━━━ TEXTE À LIRE ━━━

Festival
INDÉMODABLE RBO À JUSTE POUR RIRE
Je dois une partie de mon enfance à Passe-Partout et un gros bout de mon adolescence à Rock et Belles Oreilles. En somme, le pleurnichage de Passe-Partout (Marie Eykel), suivi plus tard de la recette du crastillon du chef Groleau (Bruno Landry) expliquent ma propension au sentimentalisme et mon côté dédaigneux en cuisine. Cette «éducation» peu sérieuse est restée gravée dans la partie la plus molle de mon cerveau et me pourchasse depuis.
Ainsi, il m'est arrivé de dire à mon chum qu'on avait l'air de la famille Slomeau en achetant de la fondue à l'épicerie, j'imite Madame Brossard chaque fois que je passe par Brossard, Colette Provencher de TVA reste pour moi «Côtelette Provencher» et, oui, sans originalité, je chante dans ma tête «Bonjour la police» quand je vois un policier sortir d'un resto de beignes avec un café. C'est cela!... Les gars et la fille de RBO, Yves Pelletier, Guy A. Lepage, Chantal Francke, André Ducharme, Bruno Landry et Richard Z. Sirois sont entrés dans ma vie, et dans celles de pas mal de monde, dans les années 80 pour ne plus jamais en sortir.
J'avoue aussi, j'ai rarement ri d'aussi bon coeur par la suite en assistant aux performances d'autres humoristes québécois, à l'exception peut-être des Appendices à Télé-Québec, qui savent tirer sur les bonnes ficelles du rire, appuyer précisément là où la couverture retrousse pour nous mettre en pleine face nos absurdités humaines.

━━━ DONNÉES BRUTES ━━━

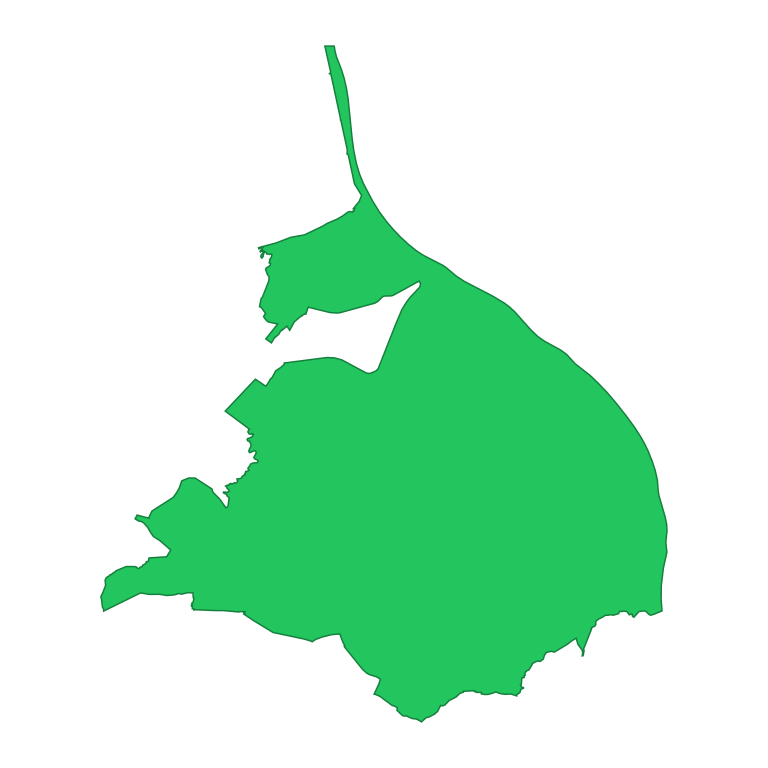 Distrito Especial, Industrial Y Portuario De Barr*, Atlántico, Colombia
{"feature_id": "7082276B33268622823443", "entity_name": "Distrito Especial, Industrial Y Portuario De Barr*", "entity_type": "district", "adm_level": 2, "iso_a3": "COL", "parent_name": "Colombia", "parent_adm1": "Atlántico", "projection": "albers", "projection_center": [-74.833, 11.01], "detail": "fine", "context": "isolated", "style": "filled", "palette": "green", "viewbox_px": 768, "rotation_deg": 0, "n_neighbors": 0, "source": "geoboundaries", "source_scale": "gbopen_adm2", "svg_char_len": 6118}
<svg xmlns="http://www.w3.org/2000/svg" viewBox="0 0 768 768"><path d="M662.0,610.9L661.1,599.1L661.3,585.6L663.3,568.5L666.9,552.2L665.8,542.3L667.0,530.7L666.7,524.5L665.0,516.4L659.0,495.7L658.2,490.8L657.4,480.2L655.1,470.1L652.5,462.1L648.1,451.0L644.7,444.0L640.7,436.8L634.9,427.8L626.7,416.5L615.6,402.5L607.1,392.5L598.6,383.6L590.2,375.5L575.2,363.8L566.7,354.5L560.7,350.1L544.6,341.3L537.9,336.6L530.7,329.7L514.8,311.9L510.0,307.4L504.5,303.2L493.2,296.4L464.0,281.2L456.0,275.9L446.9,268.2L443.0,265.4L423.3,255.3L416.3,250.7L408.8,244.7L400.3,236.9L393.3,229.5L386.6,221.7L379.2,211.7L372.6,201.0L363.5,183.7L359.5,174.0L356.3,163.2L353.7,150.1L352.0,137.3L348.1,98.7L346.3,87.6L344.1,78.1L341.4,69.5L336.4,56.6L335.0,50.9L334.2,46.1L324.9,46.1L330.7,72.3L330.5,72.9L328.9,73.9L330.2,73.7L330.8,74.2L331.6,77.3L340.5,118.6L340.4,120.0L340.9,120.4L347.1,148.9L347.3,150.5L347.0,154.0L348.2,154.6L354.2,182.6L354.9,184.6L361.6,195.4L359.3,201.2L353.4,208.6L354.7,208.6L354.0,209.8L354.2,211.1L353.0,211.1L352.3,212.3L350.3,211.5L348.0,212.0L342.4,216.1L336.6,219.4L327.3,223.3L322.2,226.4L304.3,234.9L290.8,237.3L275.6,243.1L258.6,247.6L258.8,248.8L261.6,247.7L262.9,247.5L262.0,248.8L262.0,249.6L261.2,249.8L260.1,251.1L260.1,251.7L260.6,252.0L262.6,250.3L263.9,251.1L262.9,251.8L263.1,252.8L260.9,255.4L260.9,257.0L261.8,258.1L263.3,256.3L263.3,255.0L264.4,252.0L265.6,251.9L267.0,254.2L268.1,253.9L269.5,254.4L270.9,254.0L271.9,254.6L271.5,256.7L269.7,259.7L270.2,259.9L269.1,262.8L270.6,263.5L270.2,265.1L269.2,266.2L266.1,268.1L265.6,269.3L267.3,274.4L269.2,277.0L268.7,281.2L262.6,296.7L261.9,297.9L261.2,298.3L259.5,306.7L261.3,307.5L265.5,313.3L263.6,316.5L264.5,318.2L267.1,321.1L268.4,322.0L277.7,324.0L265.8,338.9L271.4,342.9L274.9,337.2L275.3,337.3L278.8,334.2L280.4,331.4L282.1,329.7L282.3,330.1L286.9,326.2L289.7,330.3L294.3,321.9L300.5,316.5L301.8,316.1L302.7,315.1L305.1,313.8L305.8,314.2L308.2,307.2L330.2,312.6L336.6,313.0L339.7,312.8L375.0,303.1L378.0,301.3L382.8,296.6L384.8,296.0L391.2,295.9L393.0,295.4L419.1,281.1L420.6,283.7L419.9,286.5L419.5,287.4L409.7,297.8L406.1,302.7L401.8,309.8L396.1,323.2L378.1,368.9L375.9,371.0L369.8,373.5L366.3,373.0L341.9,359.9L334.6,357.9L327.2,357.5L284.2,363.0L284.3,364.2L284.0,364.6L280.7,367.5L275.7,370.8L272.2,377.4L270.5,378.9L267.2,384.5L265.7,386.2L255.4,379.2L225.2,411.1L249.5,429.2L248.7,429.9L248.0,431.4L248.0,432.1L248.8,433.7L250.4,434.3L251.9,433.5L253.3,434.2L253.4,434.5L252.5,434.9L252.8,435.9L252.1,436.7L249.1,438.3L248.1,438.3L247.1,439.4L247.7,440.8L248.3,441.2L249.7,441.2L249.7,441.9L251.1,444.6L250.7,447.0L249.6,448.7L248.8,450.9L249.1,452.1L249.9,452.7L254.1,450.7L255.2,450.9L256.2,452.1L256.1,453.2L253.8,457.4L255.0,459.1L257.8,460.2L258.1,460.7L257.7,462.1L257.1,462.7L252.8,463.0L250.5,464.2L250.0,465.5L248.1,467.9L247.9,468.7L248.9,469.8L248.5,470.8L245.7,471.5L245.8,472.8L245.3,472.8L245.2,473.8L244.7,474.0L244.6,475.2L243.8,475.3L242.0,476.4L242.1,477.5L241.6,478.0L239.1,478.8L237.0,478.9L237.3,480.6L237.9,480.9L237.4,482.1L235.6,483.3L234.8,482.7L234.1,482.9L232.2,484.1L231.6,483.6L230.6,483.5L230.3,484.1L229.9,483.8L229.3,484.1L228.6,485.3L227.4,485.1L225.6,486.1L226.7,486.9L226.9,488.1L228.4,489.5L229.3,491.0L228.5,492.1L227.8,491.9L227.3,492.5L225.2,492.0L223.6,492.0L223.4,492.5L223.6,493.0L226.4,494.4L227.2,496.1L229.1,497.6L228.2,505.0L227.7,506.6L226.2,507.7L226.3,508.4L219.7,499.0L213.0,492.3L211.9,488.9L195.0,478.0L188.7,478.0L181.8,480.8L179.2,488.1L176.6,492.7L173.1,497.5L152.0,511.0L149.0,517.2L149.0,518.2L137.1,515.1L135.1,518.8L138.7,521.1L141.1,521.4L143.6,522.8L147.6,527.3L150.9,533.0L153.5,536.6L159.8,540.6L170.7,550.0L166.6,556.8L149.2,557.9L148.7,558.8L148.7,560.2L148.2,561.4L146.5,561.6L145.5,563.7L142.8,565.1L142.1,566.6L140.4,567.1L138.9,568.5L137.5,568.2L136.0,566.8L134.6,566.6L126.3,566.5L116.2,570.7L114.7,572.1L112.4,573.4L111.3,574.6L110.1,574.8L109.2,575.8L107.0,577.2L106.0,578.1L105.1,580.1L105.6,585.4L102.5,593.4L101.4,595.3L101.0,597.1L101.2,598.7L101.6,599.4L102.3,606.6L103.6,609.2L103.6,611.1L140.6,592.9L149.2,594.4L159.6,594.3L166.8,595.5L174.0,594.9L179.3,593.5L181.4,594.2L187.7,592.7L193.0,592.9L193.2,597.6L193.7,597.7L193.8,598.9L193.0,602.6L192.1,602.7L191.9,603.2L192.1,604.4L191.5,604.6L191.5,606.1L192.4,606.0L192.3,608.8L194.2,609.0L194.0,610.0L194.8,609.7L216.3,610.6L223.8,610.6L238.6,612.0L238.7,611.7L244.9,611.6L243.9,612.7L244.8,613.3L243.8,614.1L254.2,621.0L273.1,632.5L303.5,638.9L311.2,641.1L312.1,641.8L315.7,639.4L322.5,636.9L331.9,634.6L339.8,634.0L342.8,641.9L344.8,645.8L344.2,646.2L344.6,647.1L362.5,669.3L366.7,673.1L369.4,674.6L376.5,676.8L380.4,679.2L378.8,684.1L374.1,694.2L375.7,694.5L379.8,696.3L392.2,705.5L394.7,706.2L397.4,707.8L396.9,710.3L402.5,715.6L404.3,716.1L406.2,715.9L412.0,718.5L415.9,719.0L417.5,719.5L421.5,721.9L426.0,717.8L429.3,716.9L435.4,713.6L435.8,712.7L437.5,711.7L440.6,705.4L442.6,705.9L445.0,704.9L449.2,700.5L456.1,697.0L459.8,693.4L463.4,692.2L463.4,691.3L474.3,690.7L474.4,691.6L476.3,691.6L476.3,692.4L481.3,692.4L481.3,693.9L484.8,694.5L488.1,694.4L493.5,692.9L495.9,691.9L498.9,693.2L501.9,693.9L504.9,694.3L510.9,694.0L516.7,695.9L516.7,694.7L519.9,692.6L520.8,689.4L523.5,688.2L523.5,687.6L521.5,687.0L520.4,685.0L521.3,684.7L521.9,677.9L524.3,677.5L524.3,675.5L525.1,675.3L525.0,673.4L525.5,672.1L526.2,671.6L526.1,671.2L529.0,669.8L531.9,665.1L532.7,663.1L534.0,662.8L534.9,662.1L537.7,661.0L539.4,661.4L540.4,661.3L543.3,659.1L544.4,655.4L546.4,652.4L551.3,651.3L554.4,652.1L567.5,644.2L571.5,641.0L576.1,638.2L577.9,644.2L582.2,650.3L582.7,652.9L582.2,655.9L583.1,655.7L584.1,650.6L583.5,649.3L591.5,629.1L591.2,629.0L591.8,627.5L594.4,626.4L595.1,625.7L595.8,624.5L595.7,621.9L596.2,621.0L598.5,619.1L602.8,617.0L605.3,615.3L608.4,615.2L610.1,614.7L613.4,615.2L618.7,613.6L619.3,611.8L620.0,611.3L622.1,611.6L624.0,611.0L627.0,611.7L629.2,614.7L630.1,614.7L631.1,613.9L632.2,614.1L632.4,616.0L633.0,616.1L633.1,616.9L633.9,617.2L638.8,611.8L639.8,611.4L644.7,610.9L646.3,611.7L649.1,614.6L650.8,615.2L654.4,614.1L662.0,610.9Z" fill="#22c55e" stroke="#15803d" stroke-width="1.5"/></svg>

━━━

■ À FAIRE ■
Recopiez le texte sur RBO depuis « J'avoue aussi, j'ai » jusqu'à « nos absurdités humaines. » inclusivement, en substituant « comiques » à « humoristes ». Les lignes ne sont d'aucune utilité ici.

■ RÉPONSE ■
J'avoue aussi, j'ai rarement ri d'aussi bon coeur par la suite en assistant aux performances d'autres comiques québécois, à l'exception peut-être des Appendices à Télé-Québec, qui savent tirer sur les bonnes ficelles du rire, appuyer précisément là où la couverture retrousse pour nous mettre en pleine face nos absurdités humaines.